- [Exercise text]:
Take the case of George Galloway, British politician. It had long been rumored that Galloway was being paid by Saddam Hussein to argue against the international embargo, though this had never been proved. When documents were found in Iraq which suggested Galloway had been paid, the Telegraph newspaper ran a five page story on April 21, 2004. The newspaper was ordered to pay £150,000 to Galloway. In addition, it had to pay £1.2 million in legal costs. The newspaper appealed against the decision, but on January 25, 2006, the Court of Appeal upheld the ruling of Judge Eady.

Even after the appeal, Sir Philip Mawer, the Parliamentary Commissioner for Standards wrote: “It is important to note that the court proceedings involving Mr Galloway and Telegraph Group Limited do not imply a finding one way or the other on the truthfulness of the allegations against Mr Galloway.”

Surely, in a case of libel, the truth or falsity of allegations should be made plain? Not under UK libel law. Mr. Justice Eady in the original trial made his judgment not on whether or not documents claiming Galloway was paid by Saddam were true, but upon whether Galloway had received sufficient time to respond to the allegations before they were published. The other points made by Eady are discussed here.

In December 2006, Eady issued an order banning newspapers reporting a true story by a cuckolded man that his wife was having a sexual affair with a famous soccer player. The soccer player had sought the “gagging order,” and argued that the publication of the truth of his adultery would have made reconciliation with his wife difficult.

Since 1998, and the passing of Britain’s Human Rights Act, all UK law must be compatible with the 1950 European Convention of Human Rights (ECHR). Article 8 of this convention upholds the right to have one’s private life respected, but Article 10 of the same document maintains that there must be freedom of information. Eady has been accused of using this European legislation to create his own version of a “privacy law.”

In 2005, Eady supervised a trial in which Roman Polanski sued American magazine Vanity Fair for libel. Polanski has directed some fine films, but in 1977 in California he was convicted of having sex with a 13-year-old girl. Rather than face punishment, Polanski fled to France. In 2002, Vanity Fair mentioned that shortly after Polanski’s pregnant wife Sharon Tate was murdered by Manson’s “family” in 1969, he propositioned a woman on his way to his late wife’s funeral. Unable to set foot in Britain, lest he be extradited to the United States, Polanski chose to act as a “libel tourist” in Britain. Bizarrely, the director pursued this case of libel via a video-link from Paris, even though he is a convicted sex offender who has avoided punishment. Polanski won a £50,000 award against Vanity Fair.

Graydon Carter, Vanity Fair’s editor, wrote in September 2005: “I find it amazing that a man who lives in France can sue a magazine that is published in America in a British courtroom.” This is the folly of UK libel law. Anyone can play, even if the publication is not a British publication, as long as the plaintiff has the money to pursue a case.

- [Dataset section]:
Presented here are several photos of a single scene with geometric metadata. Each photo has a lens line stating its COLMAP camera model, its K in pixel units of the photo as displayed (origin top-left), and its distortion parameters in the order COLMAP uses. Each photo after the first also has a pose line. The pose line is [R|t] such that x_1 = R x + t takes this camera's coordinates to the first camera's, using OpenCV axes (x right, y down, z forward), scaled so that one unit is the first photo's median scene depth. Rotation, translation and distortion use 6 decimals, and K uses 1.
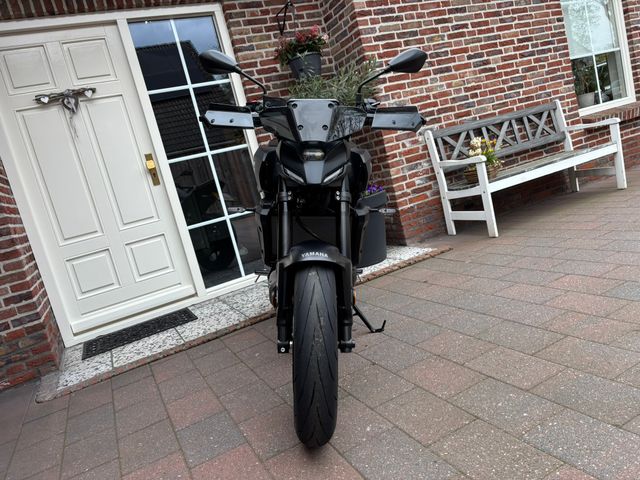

- [Exercise]:
Write out the part of the text about UK libel law between "Take the case" and "of Judge Eady.", inclusive. Rely only on the text about UK libel law, not on the lines.

- [Finished exercise]:
Take the case of George Galloway, British politician. It had long been rumored that Galloway was being paid by Saddam Hussein to argue against the international embargo, though this had never been proved. When documents were found in Iraq which suggested Galloway had been paid, the Telegraph newspaper ran a five page story on April 21, 2004. The newspaper was ordered to pay £150,000 to Galloway. In addition, it had to pay £1.2 million in legal costs. The newspaper appealed against the decision, but on January 25, 2006, the Court of Appeal upheld the ruling of Judge Eady.